A Challenge To Republicans: Here’s What Reducing The Deficit Through Large Spending Cuts Looks Like

Our guest blogger is Michael Linden, Associate Director for Tax and Budget Policy at the Center for American Progress Action Fund.

Republicans love to say that the deficit is a “spending problem.” It’s their go-to talking point. Of course, when pressed to say exactly what they would cut to solve this problem, they always come up empty. In fact, all House Minority Whip Eric Cantor (R-VA) could come up with when he was asked three times what he would cut from the budget was “we’ve got spending to cut in the short-term, and what we’ve got is a huge problem in the long-term, where we’ve got to get serious about it. You’re absolutely right.”
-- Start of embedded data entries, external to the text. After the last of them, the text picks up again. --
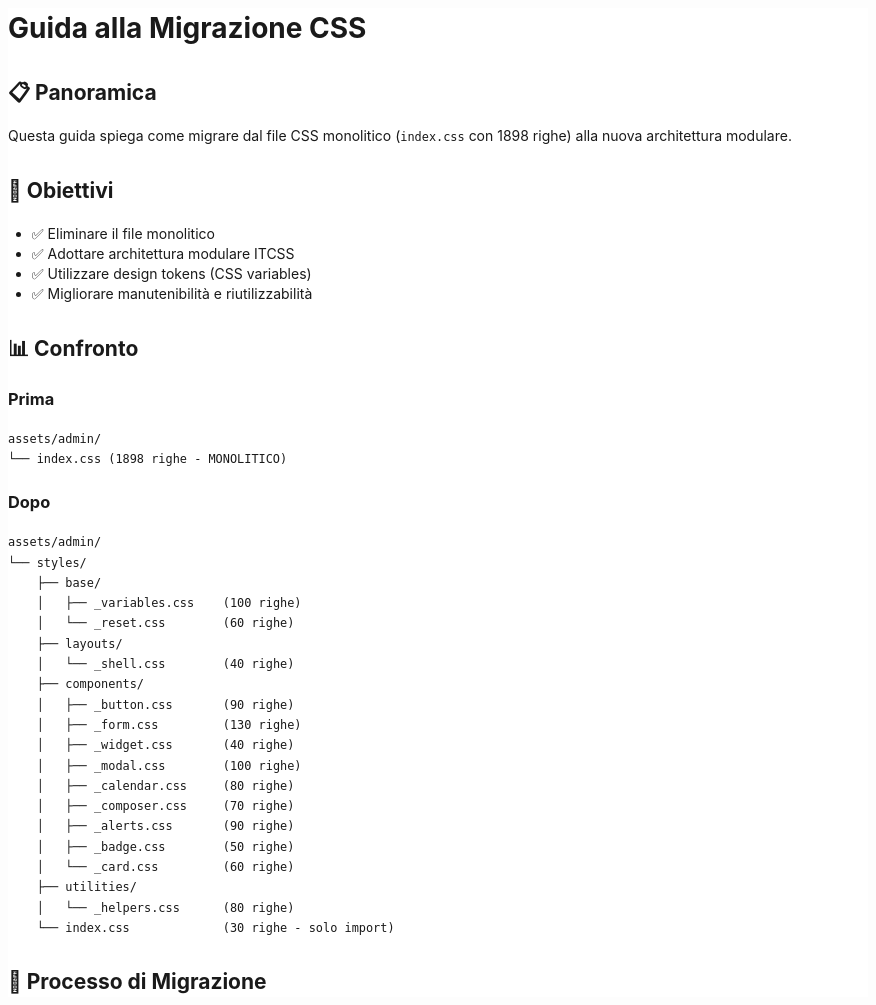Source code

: # Guida alla Migrazione CSS

## 📋 Panoramica

Questa guida spiega come migrare dal file CSS monolitico (`index.css` con 1898 righe) alla nuova architettura modulare.

## 🎯 Obiettivi

- ✅ Eliminare il file monolitico
- ✅ Adottare architettura modulare ITCSS
- ✅ Utilizzare design tokens (CSS variables)
- ✅ Migliorare manutenibilità e riutilizzabilità

## 📊 Confronto

### Prima

```
assets/admin/
└── index.css (1898 righe - MONOLITICO)
```

### Dopo

```
assets/admin/
└── styles/
    ├── base/
    │   ├── _variables.css    (100 righe)
    │   └── _reset.css        (60 righe)
    ├── layouts/
    │   └── _shell.css        (40 righe)
    ├── components/
    │   ├── _button.css       (90 righe)
    │   ├── _form.css         (130 righe)
    │   ├── _widget.css       (40 righe)
    │   ├── _modal.css        (100 righe)
    │   ├── _calendar.css     (80 righe)
    │   ├── _composer.css     (70 righe)
    │   ├── _alerts.css       (90 righe)
    │   ├── _badge.css        (50 righe)
    │   └── _card.css         (60 righe)
    ├── utilities/
    │   └── _helpers.css      (80 righe)
    └── index.css             (30 righe - solo import)
```

## 🔄 Processo di Migrazione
That’s no accident. The truth is that the vast majority of what the government does is necessary, widely beneficial, popular, or all of the above, which is why Republicans tie themselves in knots to avoid detailing exactly what they’d slash. When they do manage to mention anything specific, it’s usually something silly like rescinding unused stimulus funds (which would have the effect of raising middle class taxes, and wouldn’t have any effect on the deficit beyond next year) or something that wouldn’t actually reduce the deficit at all.

In short, either Republicans don’t really care about reducing spending, or they just don’t want to share their ideas since they’re bound to be incredibly unpopular.
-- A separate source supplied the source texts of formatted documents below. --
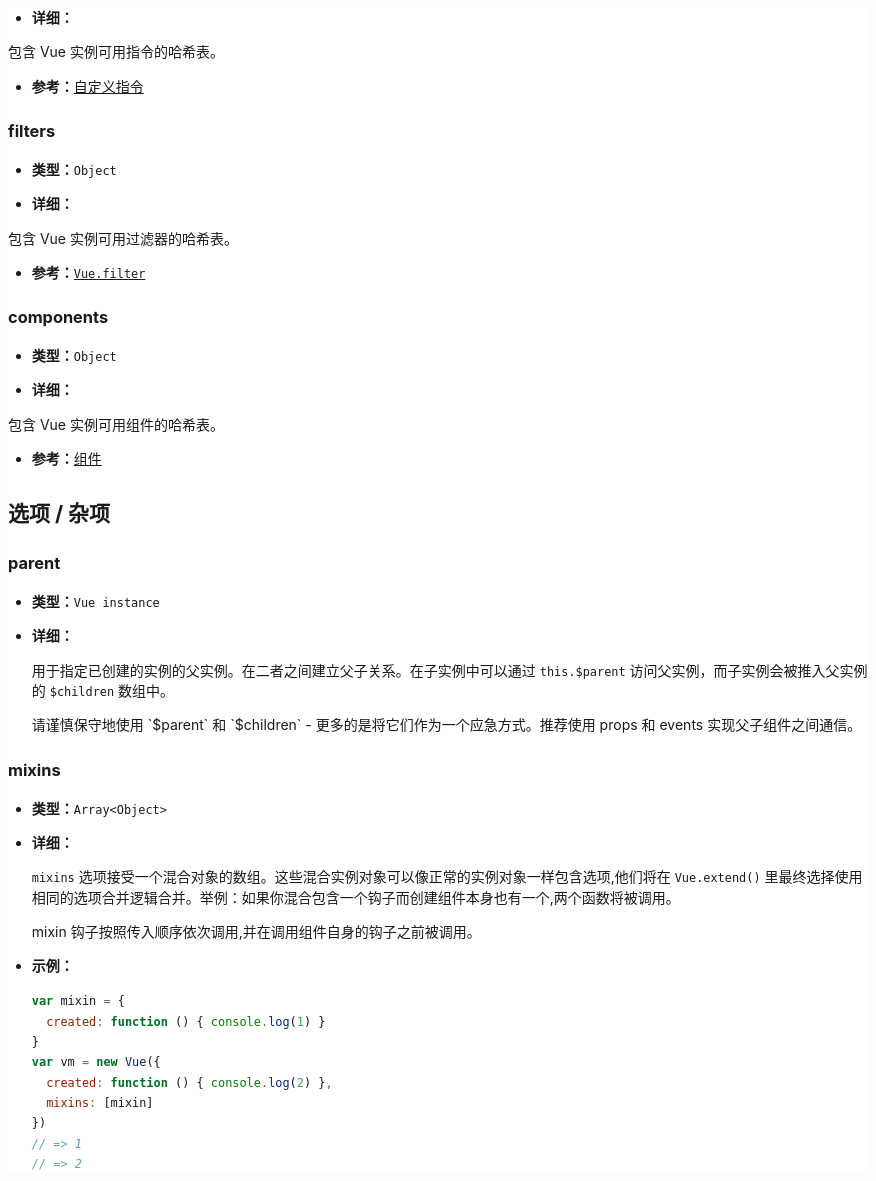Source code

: - **详细：**

包含 Vue 实例可用指令的哈希表。

- **参考：**[自定义指令](../guide/custom-directive.html)

### filters

- **类型：**`Object`

- **详细：**

包含 Vue 实例可用过滤器的哈希表。

- **参考：**[`Vue.filter`](#Vue-filter)

### components

- **类型：**`Object`

- **详细：**

包含 Vue 实例可用组件的哈希表。

- **参考：**[组件](../guide/components.html)

## 选项 / 杂项

### parent

- **类型：**`Vue instance`

- **详细：**

  用于指定已创建的实例的父实例。在二者之间建立父子关系。在子实例中可以通过 `this.$parent` 访问父实例，而子实例会被推入父实例的 `$children` 数组中。

  <p class="tip">请谨慎保守地使用 `$parent` 和 `$children` - 更多的是将它们作为一个应急方式。推荐使用 props 和 events 实现父子组件之间通信。</p>

### mixins

- **类型：**`Array<Object>`

- **详细：**

  `mixins` 选项接受一个混合对象的数组。这些混合实例对象可以像正常的实例对象一样包含选项,他们将在 `Vue.extend()` 里最终选择使用相同的选项合并逻辑合并。举例：如果你混合包含一个钩子而创建组件本身也有一个,两个函数将被调用。

  mixin 钩子按照传入顺序依次调用,并在调用组件自身的钩子之前被调用。

- **示例：**

  ``` js
  var mixin = {
    created: function () { console.log(1) }
  }
  var vm = new Vue({
    created: function () { console.log(2) },
    mixins: [mixin]
  })
  // => 1
  // => 2
  ```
Well, today, the Center for American Progress released a new report that calls their bluff. The new paper, entitled, “A Thousand Cuts: What Reducing the Federal Budget Deficit Through Large Spending Cuts Could Really Look Like,” goes through the exercise of trying to find sufficient spending reductions to get the federal budget to primary balance by 2015. (Primary balance is when total spending, with the exception of interest payments on the debt, is equal to total revenue.) This also happens to be the goal set out for President Obama’s deficit commission.

Getting to primary balance in 2015 will require finding $255 billion in deficit reductions, compared to the president’s most recent budget plan. That’s $255 billion in one year.
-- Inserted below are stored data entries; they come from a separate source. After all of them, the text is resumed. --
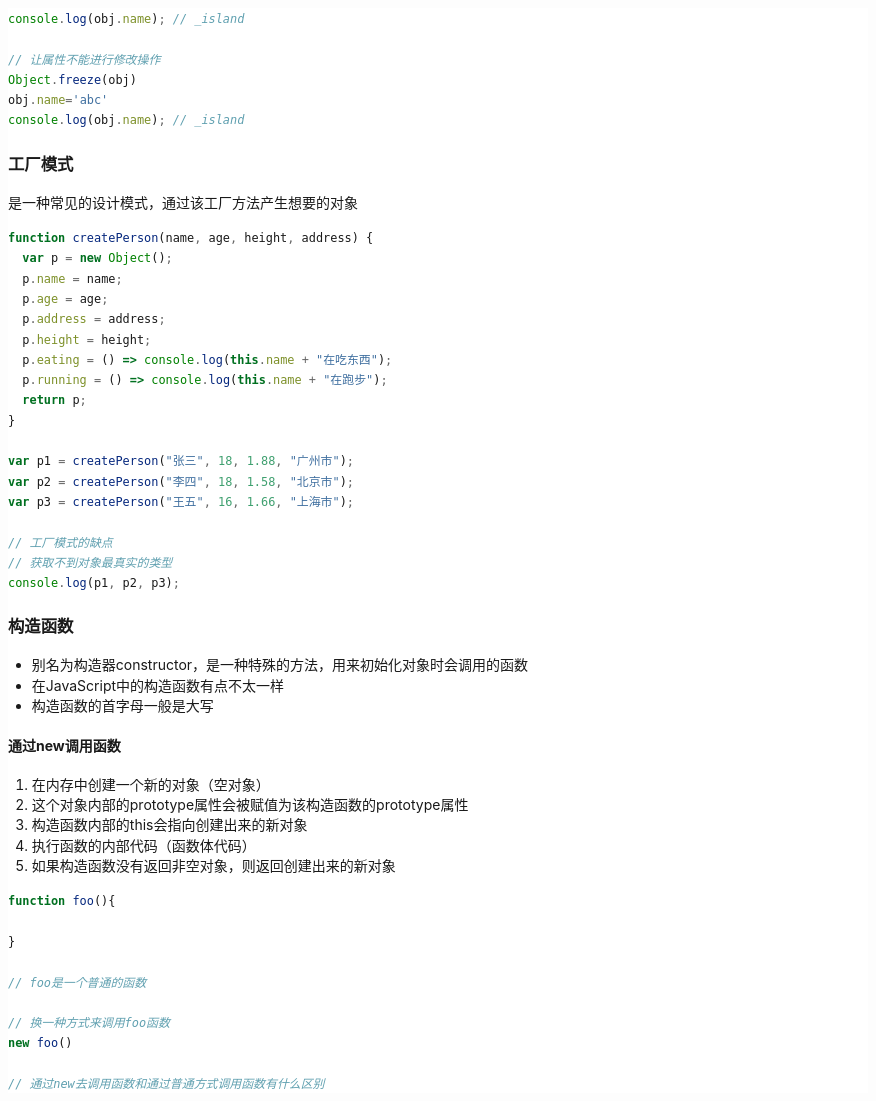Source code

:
 ```javascript
console.log(obj.name); // _island

// 让属性不能进行修改操作
Object.freeze(obj)
obj.name='abc'
console.log(obj.name); // _island
```



### 工厂模式

是一种常见的设计模式，通过该工厂方法产生想要的对象

```javascript
function createPerson(name, age, height, address) {
  var p = new Object();
  p.name = name;
  p.age = age;
  p.address = address;
  p.height = height;
  p.eating = () => console.log(this.name + "在吃东西");
  p.running = () => console.log(this.name + "在跑步");
  return p;
}

var p1 = createPerson("张三", 18, 1.88, "广州市");
var p2 = createPerson("李四", 18, 1.58, "北京市");
var p3 = createPerson("王五", 16, 1.66, "上海市");

// 工厂模式的缺点
// 获取不到对象最真实的类型
console.log(p1, p2, p3);

```

### 构造函数

- 别名为构造器constructor，是一种特殊的方法，用来初始化对象时会调用的函数
- 在JavaScript中的构造函数有点不太一样
- 构造函数的首字母一般是大写

#### 通过new调用函数

1. 在内存中创建一个新的对象（空对象）
2. 这个对象内部的prototype属性会被赋值为该构造函数的prototype属性
3. 构造函数内部的this会指向创建出来的新对象
4. 执行函数的内部代码（函数体代码）
5. 如果构造函数没有返回非空对象，则返回创建出来的新对象

```javascript
function foo(){

}

// foo是一个普通的函数

// 换一种方式来调用foo函数
new foo()

// 通过new去调用函数和通过普通方式调用函数有什么区别
```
Now, we tried our best to find cuts that would be the least harmful to the economy, that would protect the most vulnerable, and do the least damage to our prospects for future safety, security and prosperity. But the simple fact is that cutting $255 billion from the budget requires some pretty draconian measures – big cuts to highway funding, cuts to medical research, the Federal Aviation Association, defense, Pell grants and much more.

So, to all those Republicans who seem to think we can balance the budget purely through spending cuts, here are your only three options:

— You can own the cuts we’ve outlined and say to the public: yes we do need to cut highway funding by 40 percent, and immigration enforcement by 20 percent, and the National Institutes of Health by 10 percent, and all the rest.

— You can submit your own plan in as much detail as we have done – no gimmicks allowed.

Or you can admit what every sensible person already knows – that balancing the budget is going to require a reasonable mix of less spending and more revenue.

Of course, I guess you could also go with Option 4: continue to obfuscate, avoid ever getting specific, and hope that no one notices. But Option 4 confirms your status as a Deficit Peacock.